Researchers use Google Earth to track bird flu
“Supermap” brings together known epidemiological research with an easy-to-use mapping system
The big trend these days for those interested in modelling data of any kind is to take advantage of the free services provided by Google Maps and Google Earth — the result being known as a mash-up, because the statistical data set is melded with the satelite imagery. The technology seems highly suited for mapping epidemiological events, and that is exactlty what researchers at the Universities of Colorado and Ohio State think, too. According to professor Robert Guralnick, his team has mashed together data about the known evolution and spread of avian flu with Google Earth to create an interactive “supermap” that should help researchers and policy makers better understand the virus and anticipate further outbreaks. “This is a completely new method of integrating and sharing knowledge about disease spread, giving people a quick and easy way to make sense of the changes,” said Colorado scientist Andrew Hill.

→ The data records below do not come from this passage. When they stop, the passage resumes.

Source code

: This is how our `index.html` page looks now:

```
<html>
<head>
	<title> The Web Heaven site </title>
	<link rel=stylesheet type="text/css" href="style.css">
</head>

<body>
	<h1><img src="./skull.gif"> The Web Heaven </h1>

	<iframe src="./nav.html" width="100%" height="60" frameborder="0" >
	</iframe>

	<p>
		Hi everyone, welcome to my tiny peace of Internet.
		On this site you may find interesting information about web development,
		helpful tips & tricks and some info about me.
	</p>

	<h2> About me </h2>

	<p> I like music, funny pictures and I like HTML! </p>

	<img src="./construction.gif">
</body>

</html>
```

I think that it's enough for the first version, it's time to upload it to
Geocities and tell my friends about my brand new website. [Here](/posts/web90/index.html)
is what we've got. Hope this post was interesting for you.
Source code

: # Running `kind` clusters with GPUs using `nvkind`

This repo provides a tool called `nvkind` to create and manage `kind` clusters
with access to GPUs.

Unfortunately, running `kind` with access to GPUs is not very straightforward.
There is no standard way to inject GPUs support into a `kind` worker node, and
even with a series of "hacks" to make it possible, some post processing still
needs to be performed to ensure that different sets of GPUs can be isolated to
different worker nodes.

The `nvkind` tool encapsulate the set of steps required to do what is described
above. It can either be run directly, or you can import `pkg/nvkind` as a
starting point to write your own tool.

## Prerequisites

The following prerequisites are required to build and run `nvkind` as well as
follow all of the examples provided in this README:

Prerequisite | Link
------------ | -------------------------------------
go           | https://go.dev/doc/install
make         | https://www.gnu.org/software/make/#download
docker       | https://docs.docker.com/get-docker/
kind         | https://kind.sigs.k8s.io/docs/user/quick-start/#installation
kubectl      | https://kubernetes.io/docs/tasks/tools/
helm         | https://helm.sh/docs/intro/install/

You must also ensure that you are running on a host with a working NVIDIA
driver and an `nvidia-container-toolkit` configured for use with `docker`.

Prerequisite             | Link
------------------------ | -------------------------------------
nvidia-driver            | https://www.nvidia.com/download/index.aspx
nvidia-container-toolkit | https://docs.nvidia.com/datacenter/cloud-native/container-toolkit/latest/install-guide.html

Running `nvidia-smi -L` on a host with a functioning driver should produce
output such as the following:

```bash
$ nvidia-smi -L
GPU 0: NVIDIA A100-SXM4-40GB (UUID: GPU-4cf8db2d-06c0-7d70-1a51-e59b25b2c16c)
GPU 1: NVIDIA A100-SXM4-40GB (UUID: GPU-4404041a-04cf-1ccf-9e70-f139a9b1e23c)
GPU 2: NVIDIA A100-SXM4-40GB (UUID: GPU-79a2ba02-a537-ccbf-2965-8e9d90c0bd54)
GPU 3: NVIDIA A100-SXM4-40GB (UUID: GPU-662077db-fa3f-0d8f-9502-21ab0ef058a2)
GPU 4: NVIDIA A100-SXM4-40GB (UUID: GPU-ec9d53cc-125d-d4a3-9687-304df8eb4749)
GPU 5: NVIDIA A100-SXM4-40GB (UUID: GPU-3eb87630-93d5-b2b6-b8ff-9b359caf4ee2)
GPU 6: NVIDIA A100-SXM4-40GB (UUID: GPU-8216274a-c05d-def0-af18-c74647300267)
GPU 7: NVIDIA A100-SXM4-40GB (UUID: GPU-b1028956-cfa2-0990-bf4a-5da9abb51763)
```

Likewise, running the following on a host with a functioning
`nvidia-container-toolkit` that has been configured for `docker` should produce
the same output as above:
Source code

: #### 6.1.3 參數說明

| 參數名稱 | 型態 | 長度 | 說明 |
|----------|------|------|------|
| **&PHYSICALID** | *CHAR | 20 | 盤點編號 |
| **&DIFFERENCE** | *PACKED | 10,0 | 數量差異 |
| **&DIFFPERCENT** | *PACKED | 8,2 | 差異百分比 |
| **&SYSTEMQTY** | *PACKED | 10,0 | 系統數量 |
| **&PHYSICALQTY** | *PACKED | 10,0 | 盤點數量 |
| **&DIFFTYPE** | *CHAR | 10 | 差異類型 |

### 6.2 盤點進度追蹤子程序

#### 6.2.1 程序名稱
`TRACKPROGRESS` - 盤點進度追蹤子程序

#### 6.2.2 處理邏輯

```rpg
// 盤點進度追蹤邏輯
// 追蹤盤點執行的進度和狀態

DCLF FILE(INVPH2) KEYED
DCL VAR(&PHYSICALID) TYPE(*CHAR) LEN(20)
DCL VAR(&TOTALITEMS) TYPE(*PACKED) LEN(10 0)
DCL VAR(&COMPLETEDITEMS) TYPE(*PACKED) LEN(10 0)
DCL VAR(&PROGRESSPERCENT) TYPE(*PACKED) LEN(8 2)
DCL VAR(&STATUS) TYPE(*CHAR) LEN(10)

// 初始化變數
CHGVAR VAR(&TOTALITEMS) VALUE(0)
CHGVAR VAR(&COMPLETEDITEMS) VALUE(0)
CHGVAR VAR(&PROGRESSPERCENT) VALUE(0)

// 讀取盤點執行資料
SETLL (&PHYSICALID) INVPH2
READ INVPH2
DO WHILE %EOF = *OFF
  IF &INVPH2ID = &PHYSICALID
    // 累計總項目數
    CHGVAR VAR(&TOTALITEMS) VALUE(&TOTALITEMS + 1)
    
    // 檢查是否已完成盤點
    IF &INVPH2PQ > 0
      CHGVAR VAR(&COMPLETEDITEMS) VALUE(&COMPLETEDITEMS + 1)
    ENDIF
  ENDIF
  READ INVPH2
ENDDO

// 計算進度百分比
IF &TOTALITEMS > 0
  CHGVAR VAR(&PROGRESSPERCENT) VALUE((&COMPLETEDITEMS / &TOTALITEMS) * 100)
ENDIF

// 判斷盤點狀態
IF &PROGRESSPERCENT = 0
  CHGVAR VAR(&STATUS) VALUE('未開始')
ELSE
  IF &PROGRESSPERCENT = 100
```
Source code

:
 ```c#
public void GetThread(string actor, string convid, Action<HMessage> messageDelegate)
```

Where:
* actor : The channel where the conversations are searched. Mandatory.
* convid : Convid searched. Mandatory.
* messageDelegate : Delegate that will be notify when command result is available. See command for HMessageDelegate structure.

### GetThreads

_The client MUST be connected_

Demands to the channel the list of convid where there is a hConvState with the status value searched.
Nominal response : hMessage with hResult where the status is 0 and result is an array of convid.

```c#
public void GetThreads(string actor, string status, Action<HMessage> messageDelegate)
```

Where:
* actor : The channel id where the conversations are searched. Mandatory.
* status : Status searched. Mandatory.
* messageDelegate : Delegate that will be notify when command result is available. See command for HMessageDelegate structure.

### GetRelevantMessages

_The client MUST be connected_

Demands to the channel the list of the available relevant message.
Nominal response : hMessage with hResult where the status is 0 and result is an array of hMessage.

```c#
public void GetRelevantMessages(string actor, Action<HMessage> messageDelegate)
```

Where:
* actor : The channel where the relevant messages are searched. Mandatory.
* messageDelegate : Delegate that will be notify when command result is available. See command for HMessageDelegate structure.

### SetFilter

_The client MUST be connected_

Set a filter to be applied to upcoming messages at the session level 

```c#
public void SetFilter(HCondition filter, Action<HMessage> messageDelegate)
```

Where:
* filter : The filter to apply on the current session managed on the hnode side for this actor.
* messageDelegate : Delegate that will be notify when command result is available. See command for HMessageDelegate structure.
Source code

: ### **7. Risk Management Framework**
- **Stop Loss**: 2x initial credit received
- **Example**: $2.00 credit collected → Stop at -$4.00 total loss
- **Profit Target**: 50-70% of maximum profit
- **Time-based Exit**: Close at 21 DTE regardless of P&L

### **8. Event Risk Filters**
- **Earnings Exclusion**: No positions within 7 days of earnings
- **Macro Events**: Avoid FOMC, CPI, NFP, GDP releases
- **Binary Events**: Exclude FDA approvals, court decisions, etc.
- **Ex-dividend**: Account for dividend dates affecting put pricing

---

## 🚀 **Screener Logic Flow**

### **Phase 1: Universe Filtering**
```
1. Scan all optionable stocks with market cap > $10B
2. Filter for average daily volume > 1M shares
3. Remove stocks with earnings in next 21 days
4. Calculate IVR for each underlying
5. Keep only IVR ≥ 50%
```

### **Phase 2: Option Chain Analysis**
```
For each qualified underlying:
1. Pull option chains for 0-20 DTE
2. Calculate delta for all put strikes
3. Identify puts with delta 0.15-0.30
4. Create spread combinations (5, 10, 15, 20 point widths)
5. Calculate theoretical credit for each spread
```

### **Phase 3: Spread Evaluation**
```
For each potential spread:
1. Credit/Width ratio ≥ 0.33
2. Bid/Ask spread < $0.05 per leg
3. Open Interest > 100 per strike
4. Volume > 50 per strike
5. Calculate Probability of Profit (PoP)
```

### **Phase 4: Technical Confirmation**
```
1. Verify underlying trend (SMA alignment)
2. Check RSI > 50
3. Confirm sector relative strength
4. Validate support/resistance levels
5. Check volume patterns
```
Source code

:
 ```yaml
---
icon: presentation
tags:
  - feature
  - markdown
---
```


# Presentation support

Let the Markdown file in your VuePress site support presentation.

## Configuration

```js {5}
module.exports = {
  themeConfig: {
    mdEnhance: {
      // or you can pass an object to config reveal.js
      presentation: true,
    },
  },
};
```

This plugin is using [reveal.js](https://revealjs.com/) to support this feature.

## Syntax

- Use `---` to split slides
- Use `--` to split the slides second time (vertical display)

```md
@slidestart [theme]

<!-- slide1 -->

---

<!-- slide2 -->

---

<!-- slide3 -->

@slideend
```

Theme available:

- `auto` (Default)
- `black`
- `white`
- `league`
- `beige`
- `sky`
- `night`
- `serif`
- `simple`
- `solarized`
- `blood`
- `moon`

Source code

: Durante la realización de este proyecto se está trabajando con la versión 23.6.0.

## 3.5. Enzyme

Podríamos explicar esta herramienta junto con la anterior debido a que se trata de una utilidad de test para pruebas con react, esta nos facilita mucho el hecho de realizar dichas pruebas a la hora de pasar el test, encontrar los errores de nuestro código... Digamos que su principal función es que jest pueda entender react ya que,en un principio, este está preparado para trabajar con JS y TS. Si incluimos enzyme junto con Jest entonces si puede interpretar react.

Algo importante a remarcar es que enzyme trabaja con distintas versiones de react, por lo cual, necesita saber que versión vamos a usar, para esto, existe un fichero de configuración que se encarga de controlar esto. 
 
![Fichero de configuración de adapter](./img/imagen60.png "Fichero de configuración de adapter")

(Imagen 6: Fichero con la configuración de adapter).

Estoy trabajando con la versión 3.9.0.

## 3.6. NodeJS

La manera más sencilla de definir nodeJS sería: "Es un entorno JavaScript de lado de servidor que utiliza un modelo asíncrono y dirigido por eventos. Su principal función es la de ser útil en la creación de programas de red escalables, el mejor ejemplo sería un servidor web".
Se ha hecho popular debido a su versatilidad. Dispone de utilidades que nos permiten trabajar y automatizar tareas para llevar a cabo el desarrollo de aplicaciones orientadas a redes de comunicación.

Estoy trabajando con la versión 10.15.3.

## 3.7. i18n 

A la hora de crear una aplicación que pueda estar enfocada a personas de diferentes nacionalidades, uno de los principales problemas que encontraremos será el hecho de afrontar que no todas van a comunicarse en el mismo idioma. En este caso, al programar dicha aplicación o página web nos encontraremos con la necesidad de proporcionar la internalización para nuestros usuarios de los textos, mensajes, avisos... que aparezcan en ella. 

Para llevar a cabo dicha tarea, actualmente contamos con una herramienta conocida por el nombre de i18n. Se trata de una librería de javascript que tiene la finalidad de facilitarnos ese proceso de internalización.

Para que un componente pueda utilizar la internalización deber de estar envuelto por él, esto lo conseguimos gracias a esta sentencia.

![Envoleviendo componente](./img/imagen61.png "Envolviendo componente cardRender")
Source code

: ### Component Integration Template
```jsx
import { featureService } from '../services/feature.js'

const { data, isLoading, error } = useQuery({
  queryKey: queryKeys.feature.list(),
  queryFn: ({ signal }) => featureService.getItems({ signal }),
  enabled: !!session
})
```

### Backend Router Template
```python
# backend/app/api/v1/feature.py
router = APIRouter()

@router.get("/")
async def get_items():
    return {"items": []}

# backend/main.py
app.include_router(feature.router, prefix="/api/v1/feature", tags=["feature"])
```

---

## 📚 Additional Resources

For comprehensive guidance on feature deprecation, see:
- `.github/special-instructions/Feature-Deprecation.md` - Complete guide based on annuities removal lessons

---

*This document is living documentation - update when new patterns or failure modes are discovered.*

Like the legend of a roadmap, colors and symbols on the supermap indicate which types of hosts carry the virus and note the distribution of genotypes of interest. “This allows us to test hypotheses on the geographic distribution of strains that contain what laboratory studies have suggested are the key genotypes that allow avian strains of the influenza virus to infect mammals,” Hill said. Even more interesting, a click by users on viral “isolates” generates computer windows revealing diagnostic mutations that make each strain unique, and the information is linked by computer to the National Institutes of Health’s GenBank, a database containing more than 75 million sequence records. The supermap is so powerful, in fact, that it can even visualize the spread of bird flu in various parts of the world by specific orders of birds and mammals, including waterfowl, domestic fowl, and hoofed mammals.